**Exercise instructions:** Using the records that appear below, write out exactly the lines from the one with "company had access" through the one with "the financials, as", keeping both end lines.

Task inputs START

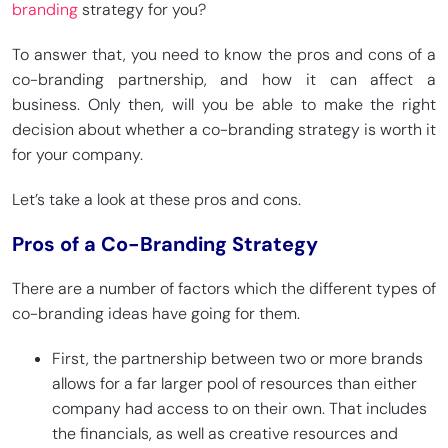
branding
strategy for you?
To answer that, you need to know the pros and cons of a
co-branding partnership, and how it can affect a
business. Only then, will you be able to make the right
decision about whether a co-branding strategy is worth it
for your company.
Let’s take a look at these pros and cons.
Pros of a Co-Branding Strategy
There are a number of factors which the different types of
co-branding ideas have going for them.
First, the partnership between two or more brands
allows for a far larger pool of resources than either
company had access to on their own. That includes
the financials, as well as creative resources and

Task inputs END
Task inputs START

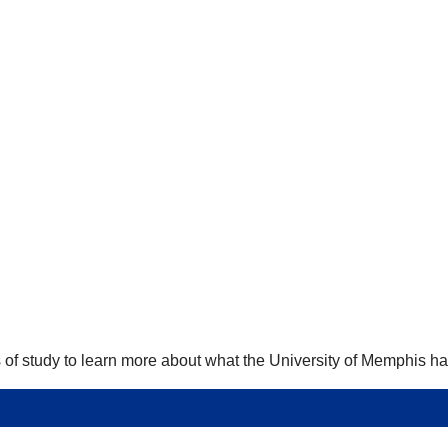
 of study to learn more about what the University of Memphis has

Task inputs END

**Answer area:**
company had access to on their own. That includes
the financials, as well as creative resources and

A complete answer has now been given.